Investigators in Louisiana are working to determine whether several fires at historically black churches are connected.
There have been four fires in the past two weeks, three of which were in the same county. The other was at a church more than 220 miles away.
Both the Louisiana Office of State Fire Marshal and the Bureau of Alcohol Tobacco and Firearms are investigating the fires.
'The church is not that building. The church is the people'
Authorities have determined there are suspicious elements in each of the three church fires in St.
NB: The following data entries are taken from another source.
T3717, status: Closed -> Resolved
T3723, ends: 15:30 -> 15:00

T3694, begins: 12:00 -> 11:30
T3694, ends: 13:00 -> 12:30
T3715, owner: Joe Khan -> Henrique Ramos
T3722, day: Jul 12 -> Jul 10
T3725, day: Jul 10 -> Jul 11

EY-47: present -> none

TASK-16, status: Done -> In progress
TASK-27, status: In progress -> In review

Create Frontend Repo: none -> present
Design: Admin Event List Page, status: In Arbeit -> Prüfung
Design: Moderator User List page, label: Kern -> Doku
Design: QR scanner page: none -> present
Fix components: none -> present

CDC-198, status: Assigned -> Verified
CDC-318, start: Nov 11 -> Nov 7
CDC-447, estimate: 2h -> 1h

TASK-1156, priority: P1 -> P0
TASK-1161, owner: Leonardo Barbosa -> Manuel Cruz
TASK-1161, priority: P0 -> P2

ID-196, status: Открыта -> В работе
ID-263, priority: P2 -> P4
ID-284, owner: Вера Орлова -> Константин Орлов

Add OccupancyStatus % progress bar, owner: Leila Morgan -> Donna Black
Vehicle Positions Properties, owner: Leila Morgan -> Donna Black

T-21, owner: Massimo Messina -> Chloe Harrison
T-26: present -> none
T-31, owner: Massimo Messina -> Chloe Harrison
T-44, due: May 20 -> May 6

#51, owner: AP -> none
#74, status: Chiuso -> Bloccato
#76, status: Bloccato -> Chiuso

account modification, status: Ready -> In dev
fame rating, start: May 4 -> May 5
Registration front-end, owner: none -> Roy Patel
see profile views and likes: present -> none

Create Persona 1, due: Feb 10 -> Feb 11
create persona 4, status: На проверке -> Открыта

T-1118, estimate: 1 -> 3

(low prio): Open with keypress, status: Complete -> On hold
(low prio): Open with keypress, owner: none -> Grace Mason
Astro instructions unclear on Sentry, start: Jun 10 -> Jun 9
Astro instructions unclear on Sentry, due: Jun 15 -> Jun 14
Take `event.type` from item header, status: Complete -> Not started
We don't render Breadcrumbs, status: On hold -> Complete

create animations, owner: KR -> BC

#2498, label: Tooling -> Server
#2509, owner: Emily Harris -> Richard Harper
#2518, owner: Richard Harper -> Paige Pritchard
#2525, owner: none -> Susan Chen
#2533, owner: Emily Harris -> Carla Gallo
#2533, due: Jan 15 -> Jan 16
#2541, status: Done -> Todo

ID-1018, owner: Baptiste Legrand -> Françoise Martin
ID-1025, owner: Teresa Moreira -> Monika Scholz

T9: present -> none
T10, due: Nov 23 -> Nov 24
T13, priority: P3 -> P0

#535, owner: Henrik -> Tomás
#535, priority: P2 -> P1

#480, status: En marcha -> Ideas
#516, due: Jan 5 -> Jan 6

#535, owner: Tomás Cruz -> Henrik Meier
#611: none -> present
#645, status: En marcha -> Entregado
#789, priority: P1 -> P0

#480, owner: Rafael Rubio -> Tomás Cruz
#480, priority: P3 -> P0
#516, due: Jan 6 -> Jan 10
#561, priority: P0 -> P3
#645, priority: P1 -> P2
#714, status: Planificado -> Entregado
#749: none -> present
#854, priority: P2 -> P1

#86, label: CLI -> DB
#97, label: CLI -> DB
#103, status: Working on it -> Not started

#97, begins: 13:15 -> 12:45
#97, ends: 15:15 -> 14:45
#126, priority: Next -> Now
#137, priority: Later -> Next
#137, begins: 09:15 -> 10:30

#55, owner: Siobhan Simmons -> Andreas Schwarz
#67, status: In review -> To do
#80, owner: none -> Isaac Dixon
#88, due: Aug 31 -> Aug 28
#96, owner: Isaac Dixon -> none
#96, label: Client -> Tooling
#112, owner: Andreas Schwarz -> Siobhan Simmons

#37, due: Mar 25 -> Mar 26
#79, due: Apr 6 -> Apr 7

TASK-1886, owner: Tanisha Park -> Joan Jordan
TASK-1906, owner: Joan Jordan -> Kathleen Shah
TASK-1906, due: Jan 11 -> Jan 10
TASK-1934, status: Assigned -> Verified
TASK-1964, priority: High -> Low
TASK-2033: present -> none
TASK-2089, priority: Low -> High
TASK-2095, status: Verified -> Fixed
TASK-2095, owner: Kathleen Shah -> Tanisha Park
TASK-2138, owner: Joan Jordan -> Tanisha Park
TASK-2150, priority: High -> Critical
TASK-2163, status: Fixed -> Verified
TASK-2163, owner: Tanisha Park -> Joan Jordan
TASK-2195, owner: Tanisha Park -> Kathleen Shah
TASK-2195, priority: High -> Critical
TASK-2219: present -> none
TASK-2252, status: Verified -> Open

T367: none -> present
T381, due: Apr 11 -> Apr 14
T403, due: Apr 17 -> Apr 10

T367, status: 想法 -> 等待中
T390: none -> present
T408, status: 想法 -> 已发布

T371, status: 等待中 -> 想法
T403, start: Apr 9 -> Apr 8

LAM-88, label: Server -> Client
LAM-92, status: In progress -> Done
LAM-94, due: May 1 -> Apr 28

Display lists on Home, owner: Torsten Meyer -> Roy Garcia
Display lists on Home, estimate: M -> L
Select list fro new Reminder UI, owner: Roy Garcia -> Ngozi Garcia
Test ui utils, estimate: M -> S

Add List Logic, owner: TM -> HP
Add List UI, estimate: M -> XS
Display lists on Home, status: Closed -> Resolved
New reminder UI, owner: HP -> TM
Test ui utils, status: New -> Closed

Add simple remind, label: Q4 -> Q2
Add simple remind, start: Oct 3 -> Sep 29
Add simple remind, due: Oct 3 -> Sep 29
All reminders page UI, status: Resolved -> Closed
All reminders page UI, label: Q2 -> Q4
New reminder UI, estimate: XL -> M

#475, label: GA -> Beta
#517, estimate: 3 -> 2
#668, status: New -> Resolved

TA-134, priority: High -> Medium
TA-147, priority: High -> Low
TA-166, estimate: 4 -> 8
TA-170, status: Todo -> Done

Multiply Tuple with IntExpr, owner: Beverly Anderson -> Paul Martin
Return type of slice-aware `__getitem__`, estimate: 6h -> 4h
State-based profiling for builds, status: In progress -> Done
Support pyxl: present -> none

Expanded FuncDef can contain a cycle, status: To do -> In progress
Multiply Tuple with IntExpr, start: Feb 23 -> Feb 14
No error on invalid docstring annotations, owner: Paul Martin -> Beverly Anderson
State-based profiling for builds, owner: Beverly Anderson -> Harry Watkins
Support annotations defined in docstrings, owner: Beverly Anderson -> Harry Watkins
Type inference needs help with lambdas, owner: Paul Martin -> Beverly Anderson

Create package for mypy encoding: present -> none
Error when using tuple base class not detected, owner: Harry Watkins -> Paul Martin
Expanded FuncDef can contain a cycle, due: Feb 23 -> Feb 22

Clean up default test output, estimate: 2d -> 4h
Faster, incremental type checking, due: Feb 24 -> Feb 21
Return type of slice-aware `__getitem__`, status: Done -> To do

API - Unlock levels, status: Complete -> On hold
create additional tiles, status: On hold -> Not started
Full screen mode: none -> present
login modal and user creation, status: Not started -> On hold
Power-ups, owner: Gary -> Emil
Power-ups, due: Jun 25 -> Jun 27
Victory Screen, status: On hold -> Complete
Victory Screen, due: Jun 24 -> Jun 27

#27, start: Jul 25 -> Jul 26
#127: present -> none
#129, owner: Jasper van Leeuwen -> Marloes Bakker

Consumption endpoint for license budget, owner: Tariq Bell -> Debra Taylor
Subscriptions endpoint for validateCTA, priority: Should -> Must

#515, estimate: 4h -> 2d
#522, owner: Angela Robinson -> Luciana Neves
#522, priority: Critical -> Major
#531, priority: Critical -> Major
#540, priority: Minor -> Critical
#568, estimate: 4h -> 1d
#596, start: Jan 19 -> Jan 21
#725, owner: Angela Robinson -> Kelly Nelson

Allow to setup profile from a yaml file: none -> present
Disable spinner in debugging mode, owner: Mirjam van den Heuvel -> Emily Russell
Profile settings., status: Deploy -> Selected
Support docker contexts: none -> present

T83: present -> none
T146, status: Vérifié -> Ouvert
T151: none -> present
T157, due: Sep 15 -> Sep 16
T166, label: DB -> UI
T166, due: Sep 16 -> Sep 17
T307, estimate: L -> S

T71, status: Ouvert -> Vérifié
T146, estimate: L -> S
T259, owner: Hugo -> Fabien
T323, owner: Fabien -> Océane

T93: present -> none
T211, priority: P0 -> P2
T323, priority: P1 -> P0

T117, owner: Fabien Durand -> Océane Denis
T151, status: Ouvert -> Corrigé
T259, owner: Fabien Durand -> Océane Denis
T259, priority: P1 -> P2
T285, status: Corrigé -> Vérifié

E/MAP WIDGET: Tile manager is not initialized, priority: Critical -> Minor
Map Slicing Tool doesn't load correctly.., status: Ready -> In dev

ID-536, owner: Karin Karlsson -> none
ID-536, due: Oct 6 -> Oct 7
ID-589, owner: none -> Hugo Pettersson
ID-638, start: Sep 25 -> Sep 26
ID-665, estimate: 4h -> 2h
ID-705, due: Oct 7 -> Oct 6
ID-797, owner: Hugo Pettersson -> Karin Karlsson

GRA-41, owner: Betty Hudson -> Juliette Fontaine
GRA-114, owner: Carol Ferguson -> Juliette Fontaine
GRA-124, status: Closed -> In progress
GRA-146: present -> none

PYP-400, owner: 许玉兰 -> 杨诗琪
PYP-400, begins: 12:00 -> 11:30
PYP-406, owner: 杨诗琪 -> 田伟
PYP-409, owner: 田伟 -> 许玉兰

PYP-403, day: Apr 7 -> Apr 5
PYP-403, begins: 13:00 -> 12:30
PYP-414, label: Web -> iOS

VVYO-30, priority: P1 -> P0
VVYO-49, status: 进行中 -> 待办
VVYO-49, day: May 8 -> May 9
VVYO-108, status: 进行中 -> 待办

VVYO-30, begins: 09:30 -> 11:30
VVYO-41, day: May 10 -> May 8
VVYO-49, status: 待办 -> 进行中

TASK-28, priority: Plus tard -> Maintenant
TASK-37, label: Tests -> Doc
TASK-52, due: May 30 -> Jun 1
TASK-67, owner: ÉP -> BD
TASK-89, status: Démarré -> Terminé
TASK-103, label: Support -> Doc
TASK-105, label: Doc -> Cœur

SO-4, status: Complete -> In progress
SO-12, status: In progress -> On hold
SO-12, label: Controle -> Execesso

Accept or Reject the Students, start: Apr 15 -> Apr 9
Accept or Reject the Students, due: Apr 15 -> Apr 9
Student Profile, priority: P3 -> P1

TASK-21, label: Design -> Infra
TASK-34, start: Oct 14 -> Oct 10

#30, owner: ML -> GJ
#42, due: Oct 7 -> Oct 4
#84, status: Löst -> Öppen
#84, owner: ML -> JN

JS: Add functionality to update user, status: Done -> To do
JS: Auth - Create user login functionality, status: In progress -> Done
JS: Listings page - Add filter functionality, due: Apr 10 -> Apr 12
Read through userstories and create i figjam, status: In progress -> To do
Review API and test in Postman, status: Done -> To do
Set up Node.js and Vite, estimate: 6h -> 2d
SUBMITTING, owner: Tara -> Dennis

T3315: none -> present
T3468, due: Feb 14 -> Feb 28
Landry Parish, not far from the town of Lafayette, according to a statement from the state fire marshal.
"There is clearly something happening in this community," said state fire marshal Marshal "Butch" Browning in a statement.
A spokesperson for the marshal's office noted that investigators have not confirmed connections between any of the fires.
There have been no injuries at any of the churches, as each building was unoccupied at the time of the incidents.
The first fire was reported on March 26 at St. Mary Baptist Church in Port Barre, in St. Landry Parish.
Five days later, at about 7:45 a.m. on Sunday, March 31, a fire was reported at Vivian United Pentecostal Church in the northeast corner of the state. The state fire marshal confirmed in a news release that "after assessing the scene, collecting evidence and gathering witness statements, it was confirmed the fire was intentionally set."
The next fire was reported in St. Landry Parish on April 2, at the Greater Union Baptist Church, which is located about 11 miles from St. Mary Baptist Church.
The fourth and final fire was reported on Thursday, April 4, at the Mount Pleasant Baptist Church in Opelousas, about seven miles from the Greater Union Baptist Church.
Rev. Gerald Toussaint, the pastor at Mt. Pleasant, told ABC News the damage is "bad," and "the only thing that's left is the front of the church, the corridor when you go in" but the rest of the church was severely damaged.
"They're heartbroken," Toussaint said of his parishioners, "because our church has been around for 145 years."
"They're pretty heartbroken but they're faithful. They're strong," he said.
Toussaint said when the other churches reported fires, he thought to check that his church's insurance papers were all in order as a precaution.
He said the church did not have any security cameras in place, but, "I tell you what: once we rebuild, we're going to be full of security cameras."
"The church is not that building. The church is the people. The building is the sanctuary where we meet, so if we stay together as a congregation, the church is alive and well. We can rebuild the building as long as we stay together," he said.